COMÊNIO - O PAI DA DIDÁTICA
Comênio, pensador tcheco do século XVII, defendeu o ensino de “tudo para todos” e fundamentou um método para ensinar e aprender
"Didática significa arte de ensinar.” Este é o grande e solene
anúncio de Comênio na saudação que faz aos leitores em Didáctica Magna,
um tratado da arte universal de ensinar tudo a todos. Como um pensador
atento a seu tempo, reúne nesta obra sua proposta metodológica que as
escolas deveriam seguir no processo de ensino e de aprendizagem.
Trata-se de uma expressão e uma resposta aos desafios sociais e
educacionais do século XVII, em que se vivia a passagem da Idade Média
para a Idade Moderna. Tudo estava em processo de mudança. Surgiam
gradativamente uma nova forma de trabalho, a ciência, a filosofia, a
literatura e a educação; realizavam-se grandes viagens; novas terras
eram descobertas; tudo se universalizava. Tornava-se necessário que
todas essas conquistas sociais e científicas passassem a ser parte do
conhecimento escolar. Isso somente poderia acontecer se houvesse um
processo pedagógico-didático que fosse do mesmo tamanho dos novos
inventos universais humanos.

Enunciado 1: No texto sobre Comênio, o que significa didática segundo o anúncio feito na saudação aos leitores de Didáctica Magna?
Enunciado 2: Continue o texto sobre Comênio a partir da última frase apresentada.

Registros extraídos:
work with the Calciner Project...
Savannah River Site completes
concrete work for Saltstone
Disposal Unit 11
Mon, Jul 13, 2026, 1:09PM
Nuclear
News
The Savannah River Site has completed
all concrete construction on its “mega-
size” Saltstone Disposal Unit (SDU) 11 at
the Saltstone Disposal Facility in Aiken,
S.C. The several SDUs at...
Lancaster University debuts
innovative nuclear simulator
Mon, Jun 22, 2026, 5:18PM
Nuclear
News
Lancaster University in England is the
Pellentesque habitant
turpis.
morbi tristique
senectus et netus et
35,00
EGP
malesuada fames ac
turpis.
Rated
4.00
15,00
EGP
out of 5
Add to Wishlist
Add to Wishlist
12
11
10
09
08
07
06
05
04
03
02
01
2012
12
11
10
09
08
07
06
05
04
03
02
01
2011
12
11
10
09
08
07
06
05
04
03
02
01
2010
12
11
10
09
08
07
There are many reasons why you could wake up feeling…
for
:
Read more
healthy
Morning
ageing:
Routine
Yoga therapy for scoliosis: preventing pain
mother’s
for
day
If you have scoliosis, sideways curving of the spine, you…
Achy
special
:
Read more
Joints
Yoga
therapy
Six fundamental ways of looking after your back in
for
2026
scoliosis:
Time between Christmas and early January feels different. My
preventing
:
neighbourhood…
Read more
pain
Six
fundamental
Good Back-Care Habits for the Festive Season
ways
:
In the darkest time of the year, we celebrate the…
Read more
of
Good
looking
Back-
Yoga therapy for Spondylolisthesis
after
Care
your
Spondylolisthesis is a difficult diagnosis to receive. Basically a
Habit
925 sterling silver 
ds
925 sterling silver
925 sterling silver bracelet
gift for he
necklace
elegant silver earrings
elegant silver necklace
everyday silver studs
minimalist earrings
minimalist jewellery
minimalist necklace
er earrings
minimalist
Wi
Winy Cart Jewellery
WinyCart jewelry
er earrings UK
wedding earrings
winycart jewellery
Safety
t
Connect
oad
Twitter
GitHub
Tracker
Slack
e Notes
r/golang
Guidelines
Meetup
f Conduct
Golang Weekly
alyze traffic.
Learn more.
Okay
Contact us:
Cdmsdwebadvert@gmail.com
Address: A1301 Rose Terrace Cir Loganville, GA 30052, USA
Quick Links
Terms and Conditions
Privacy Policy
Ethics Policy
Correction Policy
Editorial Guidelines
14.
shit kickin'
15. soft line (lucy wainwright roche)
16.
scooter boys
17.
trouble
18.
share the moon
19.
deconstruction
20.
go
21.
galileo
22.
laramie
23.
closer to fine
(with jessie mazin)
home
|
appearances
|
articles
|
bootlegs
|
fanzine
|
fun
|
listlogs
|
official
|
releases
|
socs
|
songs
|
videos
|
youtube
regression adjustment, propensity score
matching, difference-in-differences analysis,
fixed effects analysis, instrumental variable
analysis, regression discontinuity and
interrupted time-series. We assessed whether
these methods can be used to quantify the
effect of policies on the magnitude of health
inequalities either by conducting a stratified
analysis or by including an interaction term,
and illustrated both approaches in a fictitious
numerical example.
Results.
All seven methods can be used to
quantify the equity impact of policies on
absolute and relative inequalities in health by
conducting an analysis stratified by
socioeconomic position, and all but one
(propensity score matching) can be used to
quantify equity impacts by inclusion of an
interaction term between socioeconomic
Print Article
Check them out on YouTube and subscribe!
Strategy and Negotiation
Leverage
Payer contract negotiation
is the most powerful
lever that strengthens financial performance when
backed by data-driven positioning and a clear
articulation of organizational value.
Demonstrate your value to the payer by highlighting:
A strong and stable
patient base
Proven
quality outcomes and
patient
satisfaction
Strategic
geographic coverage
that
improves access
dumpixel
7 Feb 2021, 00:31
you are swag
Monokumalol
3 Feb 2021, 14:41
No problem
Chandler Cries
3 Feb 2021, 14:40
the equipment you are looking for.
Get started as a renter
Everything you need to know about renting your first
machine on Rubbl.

Espaço de resposta 1: Didática significa arte de ensinar.

Espaço de resposta 2:
Comênio preocupou-se em apresentar os fundamentos sobre os quais se
pudesse edificar um método de ensinar e de aprender com tal segurança
que seria impossível não obter bons resultados. Esse método devia ter um
fundamento tão sólido que conduzisse, com certeza e sem erro, ao
progresso intelectual. As fontes principais desse método eram duas: a
natureza e a tipografia.
A natureza como modelo de ensino
Em Didáctica Magna, Comênio faz um paralelo entre as coisas naturais e
as coisas artificiais para apresentar sua nova arte de ensinar e
aprender. Sobre o fundamento da natureza, como modelo da arte de
ensinar, ele afirma: “Mas, como este fundamento não pode consistir senão
em conformar, com o máximo cuidado possível, as operações desta arte
com as normas que regulam as operações da natureza, [...] perscrutemos
os caminhos da natureza, servindo-nos do exemplo de uma ave que faz sair
dos ovos os seus filhos; e, observando como os jardineiros, os pintores
e os arquitetos seguem felizmente os vestígios da natureza, facilmente
veremos como é que eles devem também ser imitados pelos formadores da
juventude”.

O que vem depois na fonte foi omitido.